Forum Discussion

Chris_Phillips's avatar
Chris_Phillips
Icon for Nimbostratus rankNimbostratus
Jun 03, 2014

Posting well formed JSON document incorrectly triggering ASM SQL-INJ violation

Hi,

 

we've an SQL-INJ violation - 200002149 - being raised on ASM that I don't see a way to suppress nicely. The thing is the parameter name is being taken to be the first 50 characters or so of the JSON document that's being posted, so it's being interpreted at the wrong level as I see it. Given that I can't provide a specific parameter to match against, I'd have to presumably disable the vioaltion at URI level, which seems pretty unappealing, especially as it's a very valid check I'd like to keep in place.

 

The violation looks like this:

 

ContextParameter

 

Parameter LevelGlobal

 

Wildcard Parameter Name*

 

Actual Parameter Name{

 

"call": 0x9{ 0x9"callIdentifier":1636565498724567890123, 0x9"contactCentreIdentifier":"B", 0x9"employeeIdentifier":"000274", 0x9"lineOfBusinessIdentifier":TEST", 0x9"lineOfBusinessDescriptor":"T0x20E0x20S0x20T", 0x9"teamIdentifier":"TT1", 0x9"callType":"I", 0x9"callerTy

 

Parameter Value

 

Detected Keywords

 

So clearly the parameter name is junk, and there's not even any value extracted, so I'm a little lost how to get a hold of it.

 

update

 

Our devs have now find that the violation goes away if they remove a slash from the data way way down the list, changing "04/05" to just "0405" in the middle of a string of arbitrary english text.

 

We've avoided the issue by disabling that signature on the relevant URI but it feels like a horrible way to "fix" the issue.

 

This is all on 10.2.4 BTW, we were looking to upgrade to 11.2 to benefit from JSON inspection but other limitations prevent that.

 

3 Replies

  • Without JSON inspection, you may have gotten around the issue the best way you can.

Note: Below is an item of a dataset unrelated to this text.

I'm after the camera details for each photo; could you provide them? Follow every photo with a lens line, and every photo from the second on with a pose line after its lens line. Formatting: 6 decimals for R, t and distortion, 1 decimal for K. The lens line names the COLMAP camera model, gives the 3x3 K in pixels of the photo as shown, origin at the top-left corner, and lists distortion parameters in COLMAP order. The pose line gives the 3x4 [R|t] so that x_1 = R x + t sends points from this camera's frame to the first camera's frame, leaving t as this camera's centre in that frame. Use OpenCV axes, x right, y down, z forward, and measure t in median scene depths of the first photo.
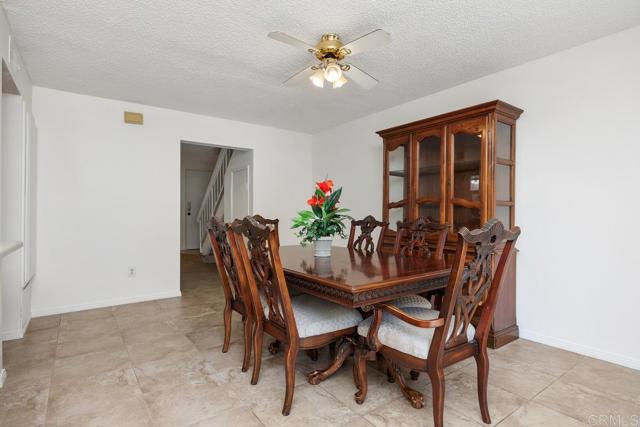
lens RADIAL K [[340.7, 0, 320.3], [0, 340.7, 215.5], [0, 0, 1]] dist [0.003407, 0.001583]
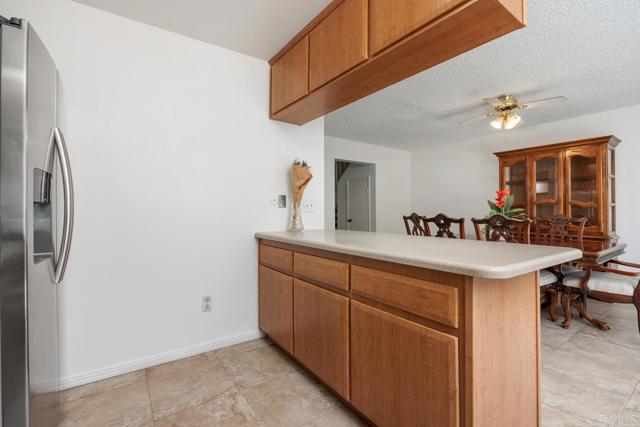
lens RADIAL K [[302.5, 0, 319.8], [0, 302.5, 212.3], [0, 0, 1]] dist [0.000846, 0.001011]
pose [[0.999941, -0.010792, 0.001439, -0.686123], [0.010792, 0.999942, -0.000098, -0.012478], [-0.001437, 0.000114, 0.999999, -0.293225]]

Is it a signature that you have to leave disabled due to all uploads causing this issue, or can you re-enable it after this one document has been uploaded?

     

  • Well this is all just test data in a dev environment. I expect that when it hits production we;ll have all sorts of extra fun :/

     

    • Cory_50405's avatar
      Cory_50405
      Icon for Noctilucent rankNoctilucent
      No doubt you will. False positives are inevitable.